Page-level text extractions
**********

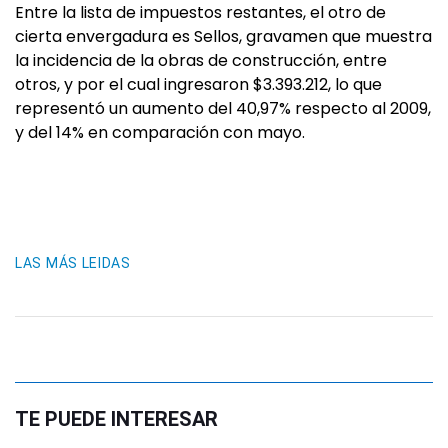
Entre la lista de impuestos restantes, el otro de
cierta envergadura es Sellos, gravamen que muestra
la incidencia de la obras de construcción, entre
otros, y por el cual ingresaron $3.393.212, lo que
representó un aumento del 40,97% respecto al 2009,
y del 14% en comparación con mayo.
LAS MÁS LEIDAS
TE PUEDE INTERESAR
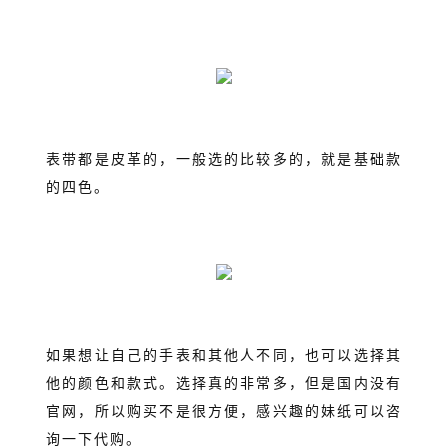
表带都是皮革的，一般选的比较多的，就是基础款
的四色。
如果想让自己的手表和其他人不同，也可以选择其
他的颜色和款式。选择真的非常多，但是国内没有
官网，所以购买不是很方便，感兴趣的妹纸可以咨
询一下代购。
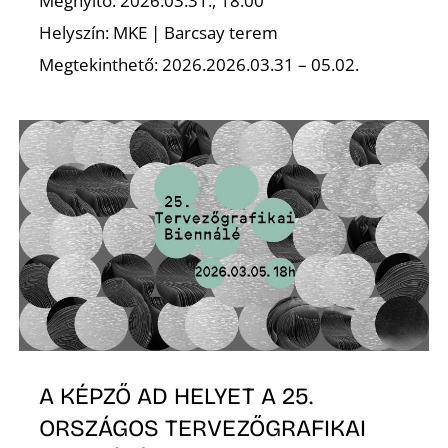
Megnyitó: 2026.03.31., 18:00
Helyszín: MKE | Barcsay terem
Z
Megtekinthető: 2026.2026.03.31 – 05.02.
A KÉPZŐ AD HELYET A 25.
ORSZÁGOS TERVEZŐGRAFIKAI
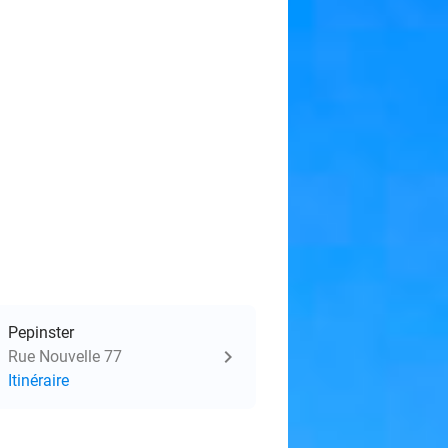
Pepinster
Rue Nouvelle 77
Itinéraire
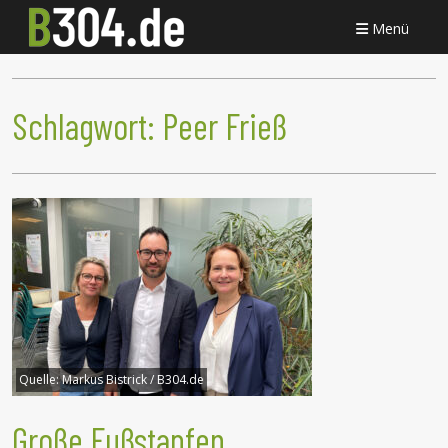
Menü
Schlagwort:
Peer Frieß
Quelle:
Markus Bistrick / B304.de
Große Fußstapfen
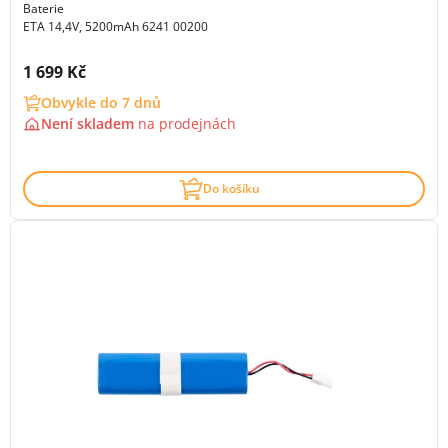
Baterie
ETA 14,4V, 5200mAh 6241 00200
Cena s DPH:
1 699 Kč
Obvykle do 7 dnů
Není skladem
na
prodejnách
Do košíku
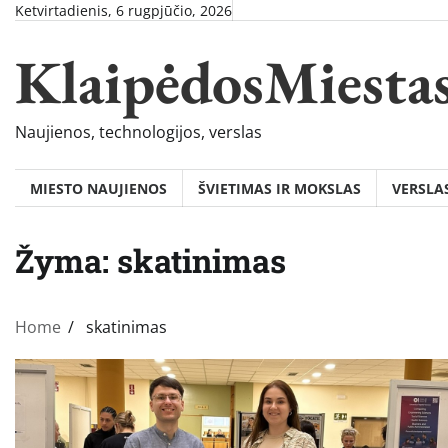
Skip
Ketvirtadienis, 6 rugpjūčio, 2026
to
KlaipėdosMiesta
content
Naujienos, technologijos, verslas
MIESTO NAUJIENOS
ŠVIETIMAS IR MOKSLAS
VERSLA
Žyma:
skatinimas
Home
skatinimas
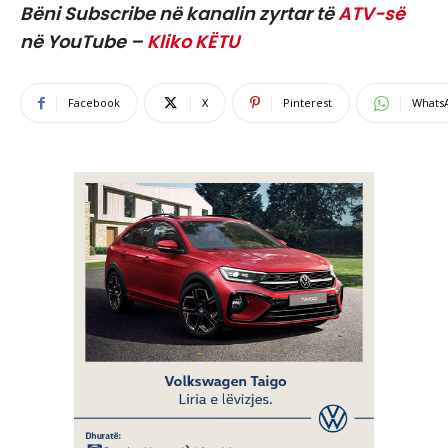
Bëni Subscribe në kanalin zyrtar të
ATV-së
në YouTube –
Kliko KËTU
Facebook
X
Pinterest
Whats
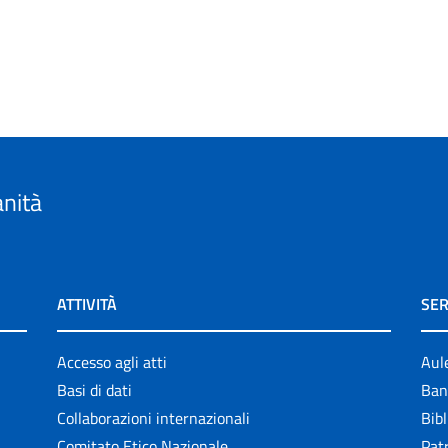
anità
ATTIVITÀ
SER
Accesso agli atti
Aul
Basi di dati
Ban
Collaborazioni internazionali
Bibl
Comitato Etico Nazionale
Patr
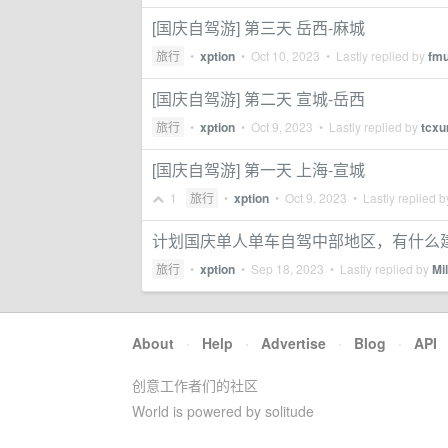
[国庆自驾游] 第三天 岳西-麻城
旅行
•
xption
•
Oct 10, 2023
• Lastly replied by
fm
[国庆自驾游] 第二天 宣城-岳西
旅行
•
xption
•
Oct 9, 2023
• Lastly replied by
tcxu
[国庆自驾游] 第一天 上海-宣城
1
旅行
•
xption
•
Oct 9, 2023
• Lastly replied 
计划国庆单人单车自驾中部地区，有什么
旅行
•
xption
•
Sep 18, 2023
• Lastly replied by
Mil
About
·
Help
·
Advertise
·
Blog
·
API
创意工作者们的社区
World is powered by solitude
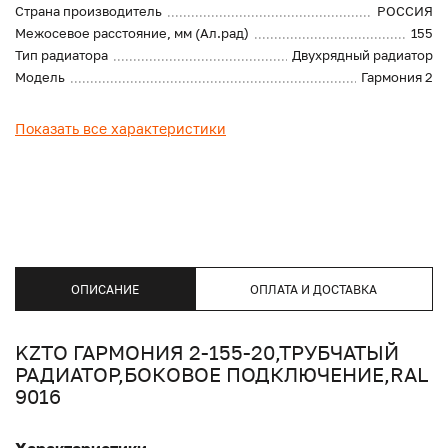
Страна производитель
РОССИЯ
Межосевое расстояние, мм (Ал.рад)
155
Тип радиатора
Двухрядный радиатор
Модель
Гармония 2
Показать все характеристики
ОПИСАНИЕ
ОПЛАТА И ДОСТАВКА
KZTO ГАРМОНИЯ 2-155-20,ТРУБЧАТЫЙ
РАДИАТОР,БОКОВОЕ ПОДКЛЮЧЕНИЕ,RAL
9016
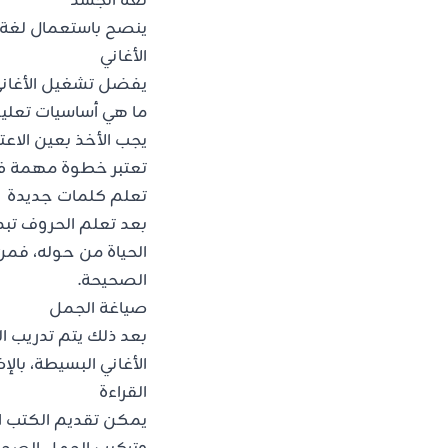
لغة الجسد
ينصح باستعمال لغة ا
الأغاني
يفضل تشغيل الأغاني 
ما هي أساسيات تعليم 
يجب الأخذ بعين الاع
تعتبر خطوة مهمة في 
تعلم كلمات جديدة
بعد تعلم الحروف تبد
الحياة من حوله، فم
الصحيحة.
صياغة الجمل
بعد ذلك يتم تدريب 
الأغاني البسيطة، با
القراءة
يمكن تقديم الكتب ال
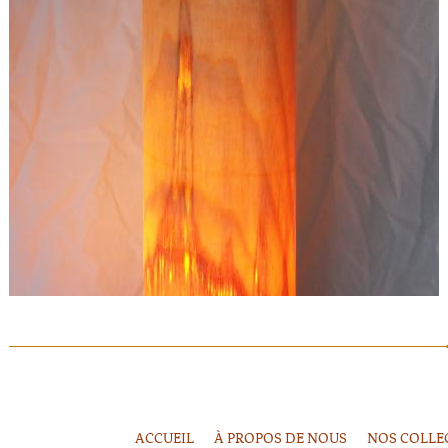
ACCUEIL
À PROPOS DE NOUS
NOS COLLE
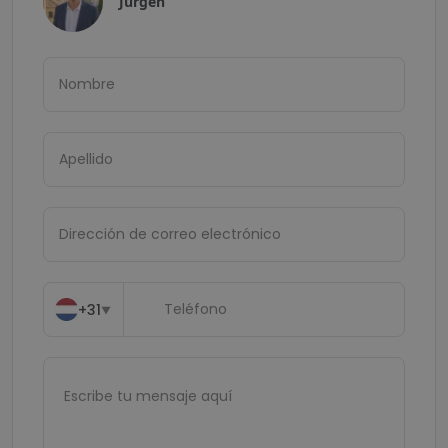
Jurgen
+31
▼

**********

**Exercise goal**
Reproduce the text of all the data above, replacing every occurrence of "Lastly replied" with "Last reply" and leaving everything else unchanged. Omit the pictures from the answer.

**Exercise output**
Entre la lista de impuestos restantes, el otro de
cierta envergadura es Sellos, gravamen que muestra
la incidencia de la obras de construcción, entre
otros, y por el cual ingresaron $3.393.212, lo que
representó un aumento del 40,97% respecto al 2009,
y del 14% en comparación con mayo.
LAS MÁS LEIDAS
TE PUEDE INTERESAR
表带都是皮革的，一般选的比较多的，就是基础款
的四色。
如果想让自己的手表和其他人不同，也可以选择其
他的颜色和款式。选择真的非常多，但是国内没有
官网，所以购买不是很方便，感兴趣的妹纸可以咨
询一下代购。
Megnyitó: 2026.03.31., 18:00
Helyszín: MKE | Barcsay terem
Z
Megtekinthető: 2026.2026.03.31 – 05.02.
A KÉPZŐ AD HELYET A 25.
ORSZÁGOS TERVEZŐGRAFIKAI
Pepinster
Rue Nouvelle 77
Itinéraire
Menü
Schlagwort:
Peer Frieß
Quelle:
Markus Bistrick / B304.de
Große Fußstapfen
Baterie
ETA 14,4V, 5200mAh 6241 00200
Cena s DPH:
1 699 Kč
Obvykle do 7 dnů
Není skladem
na
prodejnách
Do košíku
Skip
Ketvirtadienis, 6 rugpjūčio, 2026
to
KlaipėdosMiesta
content
Naujienos, technologijos, verslas
MIESTO NAUJIENOS
ŠVIETIMAS IR MOKSLAS
VERSLA
Žyma:
skatinimas
Home
skatinimas
Bëni Subscribe në kanalin zyrtar të
ATV-së
në YouTube –
Kliko KËTU
Facebook
X
Pinterest
Whats
anità
ATTIVITÀ
SER
Accesso agli atti
Aul
Basi di dati
Ban
Collaborazioni internazionali
Bibl
Comitato Etico Nazionale
Patr
[国庆自驾游] 第三天 岳西-麻城
旅行
•
xption
•
Oct 10, 2023
• Last reply by
fm
[国庆自驾游] 第二天 宣城-岳西
旅行
•
xption
•
Oct 9, 2023
• Last reply by
tcxu
[国庆自驾游] 第一天 上海-宣城
1
旅行
•
xption
•
Oct 9, 2023
• Last reply 
计划国庆单人单车自驾中部地区，有什么
旅行
•
xption
•
Sep 18, 2023
• Last reply by
Mil
About
·
Help
·
Advertise
·
Blog
·
API
创意工作者们的社区
World is powered by solitude
Страна производитель
РОССИЯ
Межосевое расстояние, мм (Ал.рад)
155
Тип радиатора
Двухрядный радиатор
Модель
Гармония 2
Показать все характеристики
ОПИСАНИЕ
ОПЛАТА И ДОСТАВКА
KZTO ГАРМОНИЯ 2-155-20,ТРУБЧАТЫЙ
РАДИАТОР,БОКОВОЕ ПОДКЛЮЧЕНИЕ,RAL
9016
لغة الجسد
ينصح باستعمال لغة ا
الأغاني
يفضل تشغيل الأغاني 
ما هي أساسيات تعليم 
يجب الأخذ بعين الاع
تعتبر خطوة مهمة في 
تعلم كلمات جديدة
بعد تعلم الحروف تبد
الحياة من حوله، فم
الصحيحة.
صياغة الجمل
بعد ذلك يتم تدريب 
الأغاني البسيطة، با
القراءة
يمكن تقديم الكتب ال
ACCUEIL
À PROPOS DE NOUS
NOS COLLE
Jurgen
+31
▼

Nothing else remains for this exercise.